Gather all lines in the data that hold the string "DateTime".

━━ Input data

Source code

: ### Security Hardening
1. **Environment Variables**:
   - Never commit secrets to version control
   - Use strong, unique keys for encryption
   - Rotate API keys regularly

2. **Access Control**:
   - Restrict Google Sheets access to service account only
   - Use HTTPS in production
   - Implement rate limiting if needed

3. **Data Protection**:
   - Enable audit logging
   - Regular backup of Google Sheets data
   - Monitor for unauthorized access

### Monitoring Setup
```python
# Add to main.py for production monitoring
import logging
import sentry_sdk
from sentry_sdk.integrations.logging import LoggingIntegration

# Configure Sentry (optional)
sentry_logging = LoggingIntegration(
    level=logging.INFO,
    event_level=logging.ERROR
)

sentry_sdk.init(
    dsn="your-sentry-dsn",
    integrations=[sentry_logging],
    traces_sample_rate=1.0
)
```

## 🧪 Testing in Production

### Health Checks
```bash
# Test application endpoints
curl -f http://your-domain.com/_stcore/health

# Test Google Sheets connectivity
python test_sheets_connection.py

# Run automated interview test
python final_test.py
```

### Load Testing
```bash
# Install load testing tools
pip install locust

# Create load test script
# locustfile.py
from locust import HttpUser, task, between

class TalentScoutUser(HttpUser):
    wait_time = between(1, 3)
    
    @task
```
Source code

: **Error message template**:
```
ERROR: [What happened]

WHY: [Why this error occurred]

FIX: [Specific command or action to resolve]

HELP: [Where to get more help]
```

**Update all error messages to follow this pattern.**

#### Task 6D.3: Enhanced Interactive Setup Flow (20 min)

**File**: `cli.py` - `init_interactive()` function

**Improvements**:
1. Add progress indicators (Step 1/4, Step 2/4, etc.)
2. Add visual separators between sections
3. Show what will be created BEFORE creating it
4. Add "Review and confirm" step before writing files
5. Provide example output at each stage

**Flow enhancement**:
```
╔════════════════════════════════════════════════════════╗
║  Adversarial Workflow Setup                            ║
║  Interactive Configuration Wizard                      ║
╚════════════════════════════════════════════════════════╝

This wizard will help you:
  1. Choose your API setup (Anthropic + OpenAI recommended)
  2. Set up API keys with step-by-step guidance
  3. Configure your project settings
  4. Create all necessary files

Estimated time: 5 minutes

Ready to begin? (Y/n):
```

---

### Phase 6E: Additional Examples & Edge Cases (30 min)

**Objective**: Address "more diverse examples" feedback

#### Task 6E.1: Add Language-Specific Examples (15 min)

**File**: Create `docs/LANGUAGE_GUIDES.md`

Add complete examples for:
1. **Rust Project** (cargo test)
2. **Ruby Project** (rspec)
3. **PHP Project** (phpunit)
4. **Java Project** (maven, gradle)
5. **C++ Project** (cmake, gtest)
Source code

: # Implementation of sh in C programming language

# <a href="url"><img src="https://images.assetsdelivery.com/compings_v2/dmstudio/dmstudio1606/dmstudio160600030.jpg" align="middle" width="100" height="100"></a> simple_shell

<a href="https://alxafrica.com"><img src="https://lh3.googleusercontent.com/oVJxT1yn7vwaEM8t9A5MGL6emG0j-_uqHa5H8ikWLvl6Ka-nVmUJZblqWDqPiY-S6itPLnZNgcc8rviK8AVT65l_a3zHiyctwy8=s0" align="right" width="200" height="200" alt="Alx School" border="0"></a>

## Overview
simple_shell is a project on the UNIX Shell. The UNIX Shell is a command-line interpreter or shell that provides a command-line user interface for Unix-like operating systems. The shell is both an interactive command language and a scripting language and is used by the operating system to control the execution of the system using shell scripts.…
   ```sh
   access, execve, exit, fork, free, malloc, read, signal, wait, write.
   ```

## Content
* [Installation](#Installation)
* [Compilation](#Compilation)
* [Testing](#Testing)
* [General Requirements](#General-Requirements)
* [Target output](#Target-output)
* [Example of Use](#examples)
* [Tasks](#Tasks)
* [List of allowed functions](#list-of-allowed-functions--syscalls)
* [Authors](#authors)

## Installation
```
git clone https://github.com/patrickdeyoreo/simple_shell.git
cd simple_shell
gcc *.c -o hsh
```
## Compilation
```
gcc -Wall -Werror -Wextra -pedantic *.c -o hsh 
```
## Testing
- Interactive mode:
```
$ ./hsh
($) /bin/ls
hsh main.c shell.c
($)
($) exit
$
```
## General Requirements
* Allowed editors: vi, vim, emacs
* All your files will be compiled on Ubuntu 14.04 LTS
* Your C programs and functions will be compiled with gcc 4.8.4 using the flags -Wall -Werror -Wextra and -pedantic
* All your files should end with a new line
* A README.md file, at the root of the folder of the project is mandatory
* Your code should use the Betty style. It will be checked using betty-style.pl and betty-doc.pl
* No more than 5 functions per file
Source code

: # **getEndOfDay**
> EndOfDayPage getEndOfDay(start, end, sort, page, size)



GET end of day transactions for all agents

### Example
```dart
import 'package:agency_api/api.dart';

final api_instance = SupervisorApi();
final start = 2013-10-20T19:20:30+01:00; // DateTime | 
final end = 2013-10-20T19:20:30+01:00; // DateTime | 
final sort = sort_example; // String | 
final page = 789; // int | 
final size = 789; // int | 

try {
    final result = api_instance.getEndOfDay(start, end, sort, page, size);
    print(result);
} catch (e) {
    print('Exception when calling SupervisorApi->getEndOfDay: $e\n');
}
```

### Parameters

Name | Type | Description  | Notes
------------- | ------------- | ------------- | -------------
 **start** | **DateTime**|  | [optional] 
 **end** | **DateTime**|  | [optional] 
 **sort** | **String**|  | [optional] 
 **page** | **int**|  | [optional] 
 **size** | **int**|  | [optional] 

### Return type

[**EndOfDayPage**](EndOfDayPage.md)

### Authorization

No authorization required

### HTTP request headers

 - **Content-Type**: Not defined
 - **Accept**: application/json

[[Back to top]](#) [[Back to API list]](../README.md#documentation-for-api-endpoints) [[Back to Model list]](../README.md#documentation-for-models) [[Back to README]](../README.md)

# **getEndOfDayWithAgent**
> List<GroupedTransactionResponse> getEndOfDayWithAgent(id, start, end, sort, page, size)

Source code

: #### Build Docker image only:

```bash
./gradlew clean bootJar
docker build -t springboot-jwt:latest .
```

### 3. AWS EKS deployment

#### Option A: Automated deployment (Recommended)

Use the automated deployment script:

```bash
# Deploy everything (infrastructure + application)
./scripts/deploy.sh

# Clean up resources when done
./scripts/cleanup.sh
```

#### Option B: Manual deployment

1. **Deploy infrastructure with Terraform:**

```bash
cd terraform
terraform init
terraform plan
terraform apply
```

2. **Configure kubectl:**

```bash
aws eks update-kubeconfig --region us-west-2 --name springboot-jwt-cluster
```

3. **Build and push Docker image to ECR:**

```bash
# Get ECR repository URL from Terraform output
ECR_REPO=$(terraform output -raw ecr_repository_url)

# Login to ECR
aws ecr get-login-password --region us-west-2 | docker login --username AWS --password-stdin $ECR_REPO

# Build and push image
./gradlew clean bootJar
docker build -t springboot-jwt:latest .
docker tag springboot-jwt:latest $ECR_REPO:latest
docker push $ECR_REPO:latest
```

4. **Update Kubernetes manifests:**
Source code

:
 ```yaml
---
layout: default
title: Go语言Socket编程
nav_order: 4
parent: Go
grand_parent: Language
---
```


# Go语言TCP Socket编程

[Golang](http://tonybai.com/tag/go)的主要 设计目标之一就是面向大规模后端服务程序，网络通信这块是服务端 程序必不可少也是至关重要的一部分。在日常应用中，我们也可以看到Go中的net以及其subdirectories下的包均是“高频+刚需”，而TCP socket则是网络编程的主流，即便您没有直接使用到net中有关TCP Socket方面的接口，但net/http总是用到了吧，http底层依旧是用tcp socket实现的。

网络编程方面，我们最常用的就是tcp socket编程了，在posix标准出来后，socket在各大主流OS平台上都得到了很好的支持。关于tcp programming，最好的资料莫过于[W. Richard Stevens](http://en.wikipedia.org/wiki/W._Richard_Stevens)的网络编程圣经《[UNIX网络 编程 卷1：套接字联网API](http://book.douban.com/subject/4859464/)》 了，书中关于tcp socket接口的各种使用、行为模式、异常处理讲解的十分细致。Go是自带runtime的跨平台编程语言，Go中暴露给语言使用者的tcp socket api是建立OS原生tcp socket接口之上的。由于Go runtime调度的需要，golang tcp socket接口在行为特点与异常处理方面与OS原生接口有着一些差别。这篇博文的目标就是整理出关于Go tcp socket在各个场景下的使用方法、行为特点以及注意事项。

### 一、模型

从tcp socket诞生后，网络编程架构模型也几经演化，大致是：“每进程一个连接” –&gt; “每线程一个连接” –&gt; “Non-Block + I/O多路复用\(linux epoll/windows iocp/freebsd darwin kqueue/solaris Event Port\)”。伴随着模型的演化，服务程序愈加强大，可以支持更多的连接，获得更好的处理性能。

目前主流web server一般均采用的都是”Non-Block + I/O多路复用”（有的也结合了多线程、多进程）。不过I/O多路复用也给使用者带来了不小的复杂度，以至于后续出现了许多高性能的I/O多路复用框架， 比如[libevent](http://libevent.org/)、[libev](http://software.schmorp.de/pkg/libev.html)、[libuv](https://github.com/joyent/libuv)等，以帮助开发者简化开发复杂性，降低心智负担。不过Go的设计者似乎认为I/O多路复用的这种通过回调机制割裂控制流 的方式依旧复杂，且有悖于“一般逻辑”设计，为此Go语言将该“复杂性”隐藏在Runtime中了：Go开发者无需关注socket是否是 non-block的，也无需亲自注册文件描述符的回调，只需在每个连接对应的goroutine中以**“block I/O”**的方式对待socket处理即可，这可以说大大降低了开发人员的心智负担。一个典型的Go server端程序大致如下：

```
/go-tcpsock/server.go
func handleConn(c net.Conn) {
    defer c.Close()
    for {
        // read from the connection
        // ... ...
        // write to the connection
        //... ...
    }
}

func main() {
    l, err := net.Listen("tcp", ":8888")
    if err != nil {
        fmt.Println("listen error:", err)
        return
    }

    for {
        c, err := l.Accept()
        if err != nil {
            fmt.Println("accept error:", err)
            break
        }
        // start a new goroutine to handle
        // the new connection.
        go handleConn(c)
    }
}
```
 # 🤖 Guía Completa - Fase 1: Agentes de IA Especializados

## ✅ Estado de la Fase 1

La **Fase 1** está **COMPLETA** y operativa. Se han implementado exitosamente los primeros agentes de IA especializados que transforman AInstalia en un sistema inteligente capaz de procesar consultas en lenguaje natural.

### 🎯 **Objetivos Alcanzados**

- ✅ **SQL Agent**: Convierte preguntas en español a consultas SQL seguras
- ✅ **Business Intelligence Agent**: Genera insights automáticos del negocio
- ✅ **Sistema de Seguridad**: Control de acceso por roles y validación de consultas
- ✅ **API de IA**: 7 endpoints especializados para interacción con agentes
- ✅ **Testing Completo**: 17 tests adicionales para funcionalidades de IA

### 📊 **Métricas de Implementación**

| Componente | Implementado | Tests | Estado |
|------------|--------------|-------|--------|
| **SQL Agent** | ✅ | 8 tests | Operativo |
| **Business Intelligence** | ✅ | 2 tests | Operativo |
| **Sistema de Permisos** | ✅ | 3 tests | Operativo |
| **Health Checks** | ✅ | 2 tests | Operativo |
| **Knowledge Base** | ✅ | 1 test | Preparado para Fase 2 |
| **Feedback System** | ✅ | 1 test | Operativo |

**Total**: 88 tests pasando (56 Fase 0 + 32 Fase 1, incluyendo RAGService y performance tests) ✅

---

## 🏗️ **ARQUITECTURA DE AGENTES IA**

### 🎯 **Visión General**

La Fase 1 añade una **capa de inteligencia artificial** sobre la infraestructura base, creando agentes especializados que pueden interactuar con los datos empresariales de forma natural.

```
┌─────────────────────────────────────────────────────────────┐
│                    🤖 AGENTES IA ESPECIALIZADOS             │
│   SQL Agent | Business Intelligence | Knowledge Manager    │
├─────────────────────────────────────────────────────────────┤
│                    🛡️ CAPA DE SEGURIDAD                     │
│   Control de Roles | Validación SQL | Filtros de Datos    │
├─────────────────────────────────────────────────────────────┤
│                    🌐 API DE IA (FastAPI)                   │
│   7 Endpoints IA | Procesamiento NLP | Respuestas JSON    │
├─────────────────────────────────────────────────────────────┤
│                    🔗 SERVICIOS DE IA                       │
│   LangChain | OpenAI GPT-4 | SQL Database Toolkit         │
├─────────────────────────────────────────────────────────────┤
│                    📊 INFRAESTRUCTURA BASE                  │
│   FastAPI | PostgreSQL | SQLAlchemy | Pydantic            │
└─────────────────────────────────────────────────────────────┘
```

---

━━━━

### Result
final start = 2013-10-20T19:20:30+01:00; // DateTime | 
final end = 2013-10-20T19:20:30+01:00; // DateTime | 
 **start** | **DateTime**|  | [optional] 
 **end** | **DateTime**|  | [optional] 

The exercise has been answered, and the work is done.